Music, to a lot of people, is nothing more than background noise. It is nothing more than something to dance to at parties and clubs, or something to listen to on long drives. It is something that is disposable to many people – buy a cd, listen to the single a few times, put it away. I am not like this. I believe in the power of music – the power to make us remember, help us forget, and bring us together.
In 1992, I was around four years old, sitting in the back of my parent’s Bronco on a warm July morning. My father was taking us fishing. On the drive, a song came on the radio. My father began to sing the opening line (She’s a good girl/Loves her mama/Loves Jesus/And America, too…) and carried it all the way into the chorus, my brother and sister humming the melody. The chorus picked up and I belted it as loud as was possible.
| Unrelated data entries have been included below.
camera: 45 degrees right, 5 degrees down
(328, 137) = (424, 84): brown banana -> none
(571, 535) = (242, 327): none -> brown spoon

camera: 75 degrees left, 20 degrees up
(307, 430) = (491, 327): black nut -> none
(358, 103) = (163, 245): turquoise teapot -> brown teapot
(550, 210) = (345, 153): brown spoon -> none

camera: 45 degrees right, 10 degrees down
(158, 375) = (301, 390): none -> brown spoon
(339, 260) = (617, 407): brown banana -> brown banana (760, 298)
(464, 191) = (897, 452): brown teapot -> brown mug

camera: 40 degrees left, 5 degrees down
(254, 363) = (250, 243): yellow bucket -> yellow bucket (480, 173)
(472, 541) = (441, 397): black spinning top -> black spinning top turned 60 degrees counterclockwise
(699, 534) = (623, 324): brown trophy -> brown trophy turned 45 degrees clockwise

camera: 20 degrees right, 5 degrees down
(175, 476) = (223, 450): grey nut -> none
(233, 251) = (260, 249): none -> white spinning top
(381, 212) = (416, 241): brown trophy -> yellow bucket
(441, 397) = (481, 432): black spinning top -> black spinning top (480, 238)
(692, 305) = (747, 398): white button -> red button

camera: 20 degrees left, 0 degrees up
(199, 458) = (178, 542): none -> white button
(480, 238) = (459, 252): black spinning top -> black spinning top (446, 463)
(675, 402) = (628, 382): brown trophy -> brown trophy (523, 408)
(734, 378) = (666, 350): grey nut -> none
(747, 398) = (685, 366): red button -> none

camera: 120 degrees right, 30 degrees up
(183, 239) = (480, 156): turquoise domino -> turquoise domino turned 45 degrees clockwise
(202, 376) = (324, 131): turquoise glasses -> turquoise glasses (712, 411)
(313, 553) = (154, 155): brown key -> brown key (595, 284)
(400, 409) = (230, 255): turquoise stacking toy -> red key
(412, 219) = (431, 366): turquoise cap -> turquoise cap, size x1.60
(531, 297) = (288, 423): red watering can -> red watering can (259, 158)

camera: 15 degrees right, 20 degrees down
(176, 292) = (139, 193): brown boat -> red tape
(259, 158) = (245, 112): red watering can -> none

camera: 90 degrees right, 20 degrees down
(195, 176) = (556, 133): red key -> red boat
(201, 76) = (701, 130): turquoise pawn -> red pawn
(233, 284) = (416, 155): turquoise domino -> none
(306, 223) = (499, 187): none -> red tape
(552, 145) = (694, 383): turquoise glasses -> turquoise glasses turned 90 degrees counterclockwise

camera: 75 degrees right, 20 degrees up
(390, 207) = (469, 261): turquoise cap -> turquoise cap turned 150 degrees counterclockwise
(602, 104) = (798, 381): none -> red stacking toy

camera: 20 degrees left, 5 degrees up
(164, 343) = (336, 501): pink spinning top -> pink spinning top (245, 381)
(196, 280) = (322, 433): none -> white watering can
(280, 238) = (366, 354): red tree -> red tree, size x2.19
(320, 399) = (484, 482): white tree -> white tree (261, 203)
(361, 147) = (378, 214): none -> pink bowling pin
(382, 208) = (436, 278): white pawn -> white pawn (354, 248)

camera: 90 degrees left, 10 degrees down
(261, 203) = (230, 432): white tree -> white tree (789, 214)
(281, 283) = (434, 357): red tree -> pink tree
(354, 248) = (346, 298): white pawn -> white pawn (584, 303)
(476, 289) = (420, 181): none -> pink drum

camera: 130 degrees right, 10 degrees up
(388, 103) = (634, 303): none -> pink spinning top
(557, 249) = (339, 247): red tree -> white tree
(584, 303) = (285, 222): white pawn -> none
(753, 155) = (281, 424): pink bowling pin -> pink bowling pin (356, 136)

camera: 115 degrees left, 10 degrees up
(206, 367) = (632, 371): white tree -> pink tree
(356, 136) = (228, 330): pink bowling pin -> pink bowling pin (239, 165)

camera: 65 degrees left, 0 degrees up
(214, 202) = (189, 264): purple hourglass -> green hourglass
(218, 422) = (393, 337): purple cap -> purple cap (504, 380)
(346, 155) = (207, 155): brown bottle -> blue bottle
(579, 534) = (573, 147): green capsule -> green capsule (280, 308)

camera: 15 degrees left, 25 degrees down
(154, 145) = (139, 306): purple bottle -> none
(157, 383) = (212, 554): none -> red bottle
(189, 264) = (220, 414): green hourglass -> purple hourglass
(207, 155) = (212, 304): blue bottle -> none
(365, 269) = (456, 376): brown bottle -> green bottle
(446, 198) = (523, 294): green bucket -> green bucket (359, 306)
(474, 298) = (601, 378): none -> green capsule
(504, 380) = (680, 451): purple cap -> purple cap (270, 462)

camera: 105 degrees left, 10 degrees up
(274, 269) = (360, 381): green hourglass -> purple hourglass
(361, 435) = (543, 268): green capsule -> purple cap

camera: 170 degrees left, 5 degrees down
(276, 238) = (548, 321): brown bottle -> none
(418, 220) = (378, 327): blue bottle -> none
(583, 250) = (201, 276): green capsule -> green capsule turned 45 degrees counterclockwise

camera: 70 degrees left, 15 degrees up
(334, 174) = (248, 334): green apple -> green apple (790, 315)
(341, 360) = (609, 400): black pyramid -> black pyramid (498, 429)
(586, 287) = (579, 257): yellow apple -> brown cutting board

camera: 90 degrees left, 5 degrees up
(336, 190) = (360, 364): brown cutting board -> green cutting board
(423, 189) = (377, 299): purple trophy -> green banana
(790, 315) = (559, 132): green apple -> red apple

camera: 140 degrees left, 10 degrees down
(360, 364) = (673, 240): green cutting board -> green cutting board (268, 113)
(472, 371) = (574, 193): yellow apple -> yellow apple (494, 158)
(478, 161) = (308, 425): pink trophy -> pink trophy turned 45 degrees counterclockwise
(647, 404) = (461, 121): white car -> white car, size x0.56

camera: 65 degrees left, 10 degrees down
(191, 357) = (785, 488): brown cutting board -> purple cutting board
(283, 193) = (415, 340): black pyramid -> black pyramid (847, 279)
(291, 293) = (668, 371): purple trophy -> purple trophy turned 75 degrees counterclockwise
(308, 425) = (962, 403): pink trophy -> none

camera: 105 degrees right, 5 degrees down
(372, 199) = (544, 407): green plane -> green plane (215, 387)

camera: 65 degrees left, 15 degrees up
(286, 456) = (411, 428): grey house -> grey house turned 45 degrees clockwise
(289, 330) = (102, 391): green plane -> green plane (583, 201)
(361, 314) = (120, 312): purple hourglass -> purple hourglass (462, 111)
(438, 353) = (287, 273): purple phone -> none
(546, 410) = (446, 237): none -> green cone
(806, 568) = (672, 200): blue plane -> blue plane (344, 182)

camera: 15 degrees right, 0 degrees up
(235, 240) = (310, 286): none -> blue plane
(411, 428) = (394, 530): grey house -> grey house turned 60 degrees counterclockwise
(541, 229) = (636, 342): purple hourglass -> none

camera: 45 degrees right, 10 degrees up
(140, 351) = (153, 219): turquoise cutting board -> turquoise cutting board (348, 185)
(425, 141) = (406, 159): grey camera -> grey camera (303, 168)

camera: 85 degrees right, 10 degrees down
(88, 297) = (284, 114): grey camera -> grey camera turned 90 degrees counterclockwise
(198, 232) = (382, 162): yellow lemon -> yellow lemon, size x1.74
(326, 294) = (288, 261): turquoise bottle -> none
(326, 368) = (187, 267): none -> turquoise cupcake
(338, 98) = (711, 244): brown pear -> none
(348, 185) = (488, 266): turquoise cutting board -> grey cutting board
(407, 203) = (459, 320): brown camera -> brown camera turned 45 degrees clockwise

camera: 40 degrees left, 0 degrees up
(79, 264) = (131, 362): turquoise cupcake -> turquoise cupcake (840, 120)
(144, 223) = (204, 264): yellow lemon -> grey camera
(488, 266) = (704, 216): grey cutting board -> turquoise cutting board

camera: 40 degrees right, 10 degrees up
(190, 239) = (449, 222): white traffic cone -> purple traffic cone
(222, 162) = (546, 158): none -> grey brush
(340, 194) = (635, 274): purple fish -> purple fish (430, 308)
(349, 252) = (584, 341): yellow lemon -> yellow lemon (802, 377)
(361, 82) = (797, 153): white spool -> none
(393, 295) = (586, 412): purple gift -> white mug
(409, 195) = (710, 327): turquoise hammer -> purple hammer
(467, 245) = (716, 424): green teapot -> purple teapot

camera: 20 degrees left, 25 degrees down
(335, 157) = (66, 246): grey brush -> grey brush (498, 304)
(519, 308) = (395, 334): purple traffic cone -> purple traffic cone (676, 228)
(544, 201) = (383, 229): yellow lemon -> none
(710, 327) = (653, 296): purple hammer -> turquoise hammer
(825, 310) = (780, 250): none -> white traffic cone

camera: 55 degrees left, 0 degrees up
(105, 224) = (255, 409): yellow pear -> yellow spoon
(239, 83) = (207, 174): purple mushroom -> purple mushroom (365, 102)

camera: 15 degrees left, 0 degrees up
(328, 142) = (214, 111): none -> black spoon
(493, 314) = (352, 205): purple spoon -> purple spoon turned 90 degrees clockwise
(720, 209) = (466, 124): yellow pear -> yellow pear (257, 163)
It was the first song I can ever remember being in love with.
Years later, I was riding in the passenger seat of an old Volvo on the last day of high school – forever. We skipped the last few hours of the day to go to his house, drink, and listen to music. As we drove down the highway, the smell of summer soon approaching in the air, we sing to the tune of Elvis Costello. He strums the rhythm of the bass line with his thumbs onto the steering wheel. Later that evening, a little buzzed and bored, we buy doughnuts and decide to go to a baseball game. As we walk to the field, the sky is turning purple and red. There is a man in a small, rusty Ford pick-up truck driving past us, “Dancing in the Dark” blasting from his stereo. We begin to dance, right there in the middle of parking lot, in front of around sixty people. We were young and alive. We had our whole lives ahead of us; the time was right, the song was right. We were right.
Months later, I was a freshman in college, depressed and going through my first real break-up with my first real boyfriend. It was around two in the morning as I left his house and drove the hour back to school, the tears in my eyes making it difficult to stay beside the fluorescent yellow divider lines. “Gloria” by Patti Smith comes on the radio. I smile. I sing. I am impervious to heartbreak.
Years later, the first song I ever loved still holds the same excitement and purity that it did back then. I still belt out all the lyrics to “Free Fallin”‘ when I am driving my car. Good music has a way of sticking around. I know I will feel the same excitement I felt the first time I heard Jeff Buckley’s voice when I discover a new artist, and in this, I believe.